Lorsque la salle redevint calme, vide de toute présence à peine humaine, la marionnette s'autorisa à plonger dans ses pensées. Elle avait si peur, de cette conscience qu'elle prenait de jour en jour que le monde l'entourant n'était qu'un ramassis de réactions superflues, de faux-semblants, et de manipulation.

Elle ne savait plus exactement à quel moment elle s'en était sortie, ni même comment c'était simplement possible. Chaque fois qu'elle tournait la tête, elle le voyait lui ou ses désirs dirigeant ses gestes.

Danser avait été son rêve jadis. Sa bulle de liberté, son envie de s'exprimer, son besoin de sortir ce que sa poitrine contenait sans rien céder au dehors. Elle avait eu peur de ses premières représentations, mais elle s'était sentie vivre finalement. C'était son moment à elle, son heure de gloire, et sa fierté.

Cela avait duré un certain temps dont elle ignorait les bornes : les jours se ressemblaient trop pour les différencier.

Puis, c'était devenu autre chose. Elle ne racontait plus seulement une histoire, elle la vivait. Cette passion destructrice entre elle et son compagnon, c'était plus qu'un spectacle. Ses entrailles avaient commencé à vibrer quand ils se mettaient à danser l'un contre le corps de l'autre. C'était une union qui donnait un véritable sens à leur représentation, qui aurait dû faire pleurer les yeux, créer une vague d'émotions dans la salle.

Ce n'était jamais arrivé. Et cela n'arriverait jamais.

Lui ne s'était à aucun moment demandé pourquoi, cela ne l'intéressait pas.

Mais elle, avait commencé à réfléchir au-delà de ce qui lui était permis.

Danser n'était pas son rêve, et cela ne l'avait sans doute pas été à un seul instant. C'était celui de quelqu'un d'autre, qui le vivait seulement à travers elle. Et comme tous ces gens venus les voir en n'en ayant pas éprouvé l'envie, peu à peu sa passion avait cessé d'exister. Elle était devenue une machine, elle aussi, cessant de croire qu'elle avait choisi.

Qu'elle pourrait toujours avoir le choix.

Chaque soir voir au travers des spectateurs celle qu'elle était devenue était un coup de poignard que l'on enfonçait en plein cœur. Le contact de sa peau sur la sienne, leurs regards haineux ou complices pour la scène lui étaient insupportables ou insuffisants.

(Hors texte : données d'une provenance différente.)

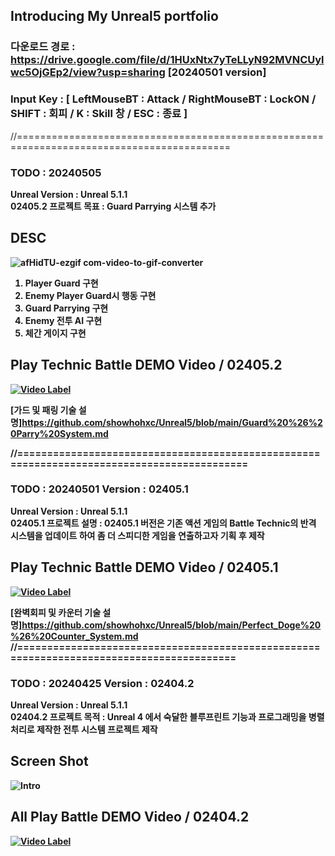 ## Introducing My Unreal5 portfolio

### 다운로드 경로 : https://drive.google.com/file/d/1HUxNtx7yTeLLyN92MVNCUylwc5OjGEp2/view?usp=sharing [20240501 version]
### Input Key : [ LeftMouseBT : Attack / RightMouseBT : LockON / SHIFT : 회피 / K : Skill 창 / ESC : 종료 ]

//===========================================================================================

### TODO : 20240505 
<strong>Unreal Version : Unreal 5.1.1<br/> 
<strong>02405.2 프로젝트 목표 : Guard Parrying 시스템 추가

## DESC
![afHidTU-ezgif com-video-to-gif-converter](https://github.com/showhohxc/Unreal5/assets/98040028/5a9c718c-2936-47eb-bdd3-4eac737c607a)
1. Player Guard 구현
2. Enemy Player Guard시 행동 구현
3. Guard Parrying 구현
4. Enemy 전투 AI 구현
5. 체간 게이지 구현

## Play Technic Battle DEMO Video / 02405.2

[![Video Label](http://img.youtube.com/vi/IIYdqRWlBD4/0.jpg)](https://youtu.be/IIYdqRWlBD4)

[가드 및 패링 기술 설명]https://github.com/showhohxc/Unreal5/blob/main/Guard%20%26%20Parry%20System.md


//===========================================================================================

### TODO : 20240501 Version : 02405.1

<strong>Unreal Version : Unreal 5.1.1<br/> 
<strong>02405.1 프로젝트 설명 : 02405.1 버전은 기존 액션 게임의 Battle Technic의 반격 시스템을 업데이트 하여 좀 더 스피디한 게임을 연출하고자 기획 후 제작

## Play Technic Battle DEMO Video / 02405.1
[![Video Label](http://img.youtube.com/vi/mwwzEB7ekw4/0.jpg)](https://youtu.be/mwwzEB7ekw4)

[완벽회피 및 카운터 기술 설명]https://github.com/showhohxc/Unreal5/blob/main/Perfect_Doge%20%26%20Counter_System.md
//=========================================================================================

### TODO : 20240425 Version : 02404.2 

<strong>Unreal Version : Unreal 5.1.1<br/> 
<strong>02404.2 프로젝트 목적 : Unreal 4 에서 숙달한 블루프린트 기능과 프로그래밍을 병렬처리로 제작한 전투 시스템 프로젝트 제작

## Screen Shot
![Intro](https://github.com/showhohxc/Unreal5/assets/98040028/a561d302-7cd4-4c8b-a1af-16939add64de)

## All Play Battle DEMO Video / 02404.2
[![Video Label](http://img.youtube.com/vi/Cv_TdveLz5M/0.jpg)](https://youtu.be/Cv_TdveLz5M)
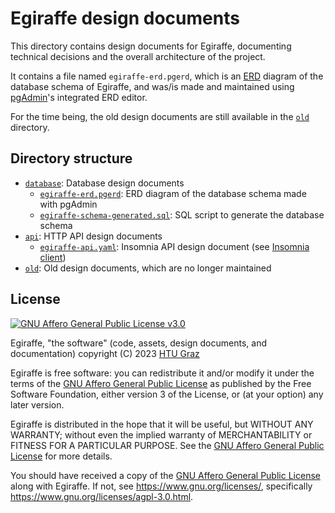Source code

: # Egiraffe design documents

This directory contains design documents for Egiraffe, documenting technical decisions and the overall architecture of the project.

It contains a file named `egiraffe-erd.pgerd`, which is an [ERD](https://en.wikipedia.org/wiki/Entity%E2%80%93relationship_model) diagram of the database schema of Egiraffe, and was/is made and maintained using [pgAdmin](https://www.pgadmin.org/)'s integrated ERD editor.

For the time being, the old design documents are still available in the [`old`](old) directory.

## Directory structure

- [`database`](database): Database design documents
  - [`egiraffe-erd.pgerd`](database/egiraffe-erd.pgerd): ERD diagram of the database schema made with pgAdmin
  - [`egiraffe-schema-generated.sql`](database/egiraffe-schema-generated.sql): SQL script to generate the database schema
- [`api`](api): HTTP API design documents
  - [`egiraffe-api.yaml`](api/egiraffe-api.yaml): Insomnia API design document (see [Insomnia client](https://insomnia.rest/))
- [`old`](old): Old design documents, which are no longer maintained

## License

[![GNU Affero General Public License v3.0](https://www.gnu.org/graphics/agplv3-with-text-162x68.png)](https://www.gnu.org/licenses/agpl-3.0.html)

Egiraffe, "the software" (code, assets, design documents, and documentation) copyright (C) 2023 [HTU Graz](https://htugraz.at/)

Egiraffe is free software: you can redistribute it and/or modify it under the terms of the [GNU Affero General Public License](/LICENSE.md) as published by the Free Software Foundation, either version 3 of the License, or (at your option) any later version.

Egiraffe is distributed in the hope that it will be useful, but WITHOUT ANY WARRANTY; without even the implied warranty of MERCHANTABILITY or FITNESS FOR A PARTICULAR PURPOSE. See the [GNU Affero General Public License](/LICENSE.md) for more details.

You should have received a copy of the [GNU Affero General Public License](/LICENSE.md) along with Egiraffe. If not, see <https://www.gnu.org/licenses/>, specifically <https://www.gnu.org/licenses/agpl-3.0.html>.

Chaque jour était identique au précédent et ne différait en rien de ce qui se passerait le lendemain.

Elle s'était lassée, s'était faite une raison, à l'image de ceux qu'elle regardait plus qu'ils ne la regardaient vraiment. Elle s'était mise à danser sans réfléchir, ses gestes emportant tout, ses bras s'animant seuls, ses jambes l'amenant au sol quoiqu'elle tente de résister. Ses muscles engourdis après une représentation lui faisaient l'effet de lui avoir été greffés, de n'être pas les siens réellement.

Ce soir-là précisément, le regard rivé sur ses genoux brûlés par le parquet, elle comprit qu'elle ne voulait pas que sa vie soit celle d'un autre. Lorsqu'elle releva la tête pour observer celui qui l'accompagnait depuis toujours, luisant de sueur tandis qu'il se désaltérait, elle en fut certaine...

La révolte avait fini par embraser sa poitrine.

La marionnette ne voulait plus en être une.